How picturesque.
My little camera didn’t do yesterday’s storm justice.
No, this wasn’t a natural disaster (there’s enough of those elsewhere recently), it was simply a typical good dump of snow, about 6 inches, like Binky got out his way.
It was, though, enough to be exciting. Scary, even, for me. So while you look at the fun side of snow in this morning’s pictures, let me regale you with a tale of yesterday afternoon.
A flake or two meandered down about 14 00. By three, it was so thick that the accompanying sound effects in a movie would have been, “Ka-FLUMP! Ka-FLUMP!” E.g. went out to the main road with her camera, and watched a fourteen-wheeler crawling its way up the hill, a van with its four-way flashers on, and at the bottom of the hill, a police cruiser at the intersection. (You can find pix here.) Good thing we weren’t going anywhere.
Then we remembered her dad.

Never mind yesterday, Mum, come play!
Eddy had a routine doctor’s appointment at the hospital. While he can drive all right during the day, he prefers to be a passenger at night or during inclement weather, when visibility is reduced. E.g. called her parents’ place, and yes, Eddy had left before the storm started and was now in the thick of it. Would Rose like us to help her husband get home? Well… all right.
The plan was that E.g. would find her dad and drive him home in his car. Since there was no sense leaving a vehicle at the hospital, or E.g. stranded at her parents’ house, E.g. and I took the automatic so I could retrieve her from Rose and Eddy’s. And I got behind the wheel, for my first taste of slippery streets.

AFTER snowstorms, driving is fine; the greatest danger is heart attack from all the shoveling.
Windshield wipers on. Long strings of crawling traffic. The dictum to Always keep going, Never stop unless absolutely necessary. The terror of losing control as we went downhill (Saint John is very hilly — not tall ones, but numerous). The car jerking sideways no matter how delicately I applied the brakes or titched the steering wheel. Falling onto the shoulder and easing the vehicle back onto the asphalt. And E.g. beside me, talking me through it.
We made it to the hospital, and E.g. went in to find the doctor’s office. It was closed and dark. No dad. All we could do was return home, this time E.g. driving.

E.g. knows how to pace herself.
Another call to Rose and Eddy’s revealed that Daddy wasn’t home yet — a bit unsettling, since they live closer to the hospital than we do — but with another look out the picture window, Rose rejoiced to find her husband powering up their long, steep drive.
Whew.

Cai kept looking for something this morning, too...

...and finding it, and hiding it again, and finding it again...
Eddy is an excellent driver, and has always loved to drive.

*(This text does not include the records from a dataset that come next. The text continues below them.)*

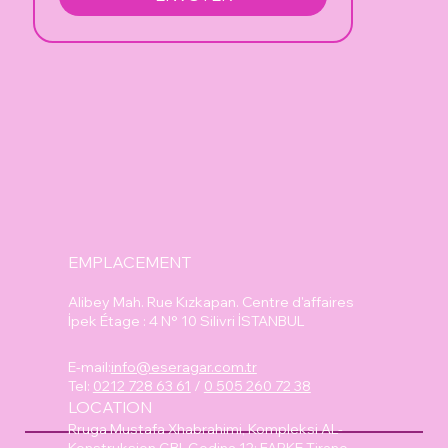
EMPLACEMENT
Alibey Mah. Rue Kızkapan. Centre d'affaires
İpek Étage : 4 N° 10 Silivri İSTANBUL
E-mail:
info@eseragar.com.tr
Tel:
0212 728 63 61
/
0 505 260 72 38
LOCATION
Rruga Mustafa Xhabrahimi, Kompleksi AL-
Konstruksion GBI, Godina 12; FARKE Tirane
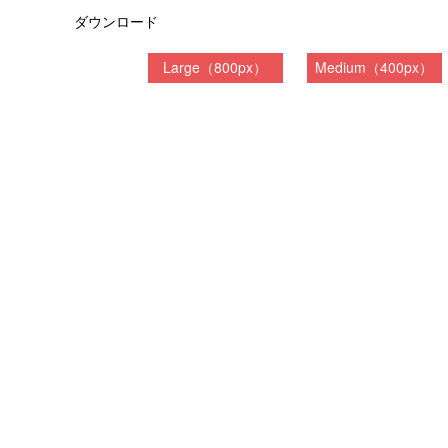
ダウンロード
Large（800px）
Medium（400px）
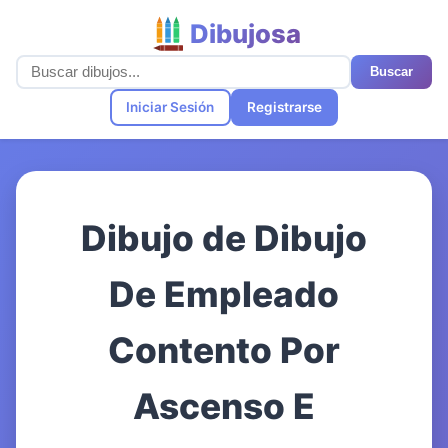
Dibujosa
Buscar
Iniciar Sesión
Registrarse
Dibujo de Dibujo
De Empleado
Contento Por
Ascenso E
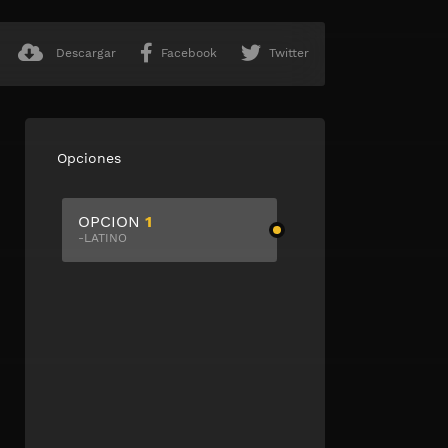
Descargar
Facebook
Twitter
Opciones
OPCION
1
-LATINO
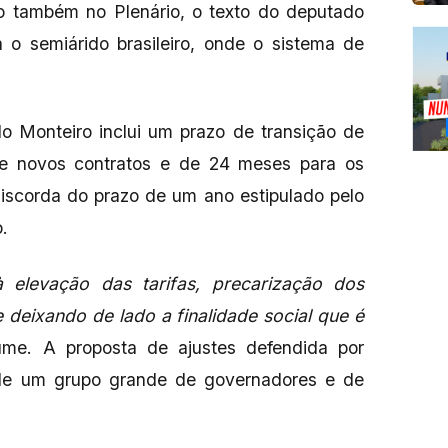
do também no Plenário, o texto do deputado
 o semiárido brasileiro, onde o sistema de
o Monteiro inclui um prazo de transição de
e novos contratos e de 24 meses para os
discorda do prazo de um ano estipulado pelo
o.
 elevação das tarifas, precarização dos
 deixando de lado a finalidade social que é
ume. A proposta de ajustes defendida por
de um grupo grande de governadores e de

He told us later that afternoon that most of the trip home from the hospital, though slow, had been manageable. The hardest part had been the final right turn onto their street, in the thickest whiteout, when he really couldn’t see much of anything. After fifty-one years of turning right onto this road, however, he decided to use his body-memory to make the turn, and succeeded.
He called it “gut instinct”, but he may have been thinking of another source of Help that begins with “G”.

Yes, Mother, a fine narration. Now where's the lawn?